Stated task »
Can you copy the records below word for word, starting at the very beginning of the records and ending with the line that contains "color correction: saturation 0.3"?
• • • • •
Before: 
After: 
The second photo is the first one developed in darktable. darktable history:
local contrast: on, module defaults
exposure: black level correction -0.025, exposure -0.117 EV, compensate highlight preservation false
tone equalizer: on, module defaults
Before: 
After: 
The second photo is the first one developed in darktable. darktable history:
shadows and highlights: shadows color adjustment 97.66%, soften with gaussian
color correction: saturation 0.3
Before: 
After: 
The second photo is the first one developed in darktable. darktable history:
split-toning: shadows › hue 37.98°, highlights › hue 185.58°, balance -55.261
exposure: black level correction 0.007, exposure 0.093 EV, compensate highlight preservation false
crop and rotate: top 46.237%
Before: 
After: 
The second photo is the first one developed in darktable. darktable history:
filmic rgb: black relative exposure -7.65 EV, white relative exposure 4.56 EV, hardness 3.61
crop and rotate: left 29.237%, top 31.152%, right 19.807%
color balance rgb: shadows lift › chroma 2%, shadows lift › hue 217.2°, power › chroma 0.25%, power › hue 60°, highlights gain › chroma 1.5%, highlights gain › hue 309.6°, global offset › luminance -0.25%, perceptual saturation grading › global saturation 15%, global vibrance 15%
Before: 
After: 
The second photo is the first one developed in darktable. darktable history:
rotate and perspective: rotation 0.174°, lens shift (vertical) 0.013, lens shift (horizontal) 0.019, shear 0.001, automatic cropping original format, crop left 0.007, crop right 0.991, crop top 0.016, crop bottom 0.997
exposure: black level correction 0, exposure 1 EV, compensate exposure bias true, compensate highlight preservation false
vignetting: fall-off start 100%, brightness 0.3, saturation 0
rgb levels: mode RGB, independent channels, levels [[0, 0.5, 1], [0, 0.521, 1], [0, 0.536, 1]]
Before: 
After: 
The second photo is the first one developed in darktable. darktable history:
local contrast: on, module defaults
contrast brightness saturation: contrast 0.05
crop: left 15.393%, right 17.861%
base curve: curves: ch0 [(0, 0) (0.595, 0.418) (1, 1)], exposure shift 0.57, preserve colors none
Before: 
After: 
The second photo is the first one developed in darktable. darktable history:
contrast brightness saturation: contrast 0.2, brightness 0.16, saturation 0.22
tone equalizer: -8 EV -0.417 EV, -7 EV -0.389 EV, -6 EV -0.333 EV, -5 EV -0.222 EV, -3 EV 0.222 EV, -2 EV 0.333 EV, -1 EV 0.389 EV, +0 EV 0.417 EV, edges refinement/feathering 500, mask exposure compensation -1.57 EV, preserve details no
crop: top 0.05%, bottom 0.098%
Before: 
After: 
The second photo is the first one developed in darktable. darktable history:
• • • • •
Exercise output »
Before: 
After: 
The second photo is the first one developed in darktable. darktable history:
local contrast: on, module defaults
exposure: black level correction -0.025, exposure -0.117 EV, compensate highlight preservation false
tone equalizer: on, module defaults
Before: 
After: 
The second photo is the first one developed in darktable. darktable history:
shadows and highlights: shadows color adjustment 97.66%, soften with gaussian
color correction: saturation 0.3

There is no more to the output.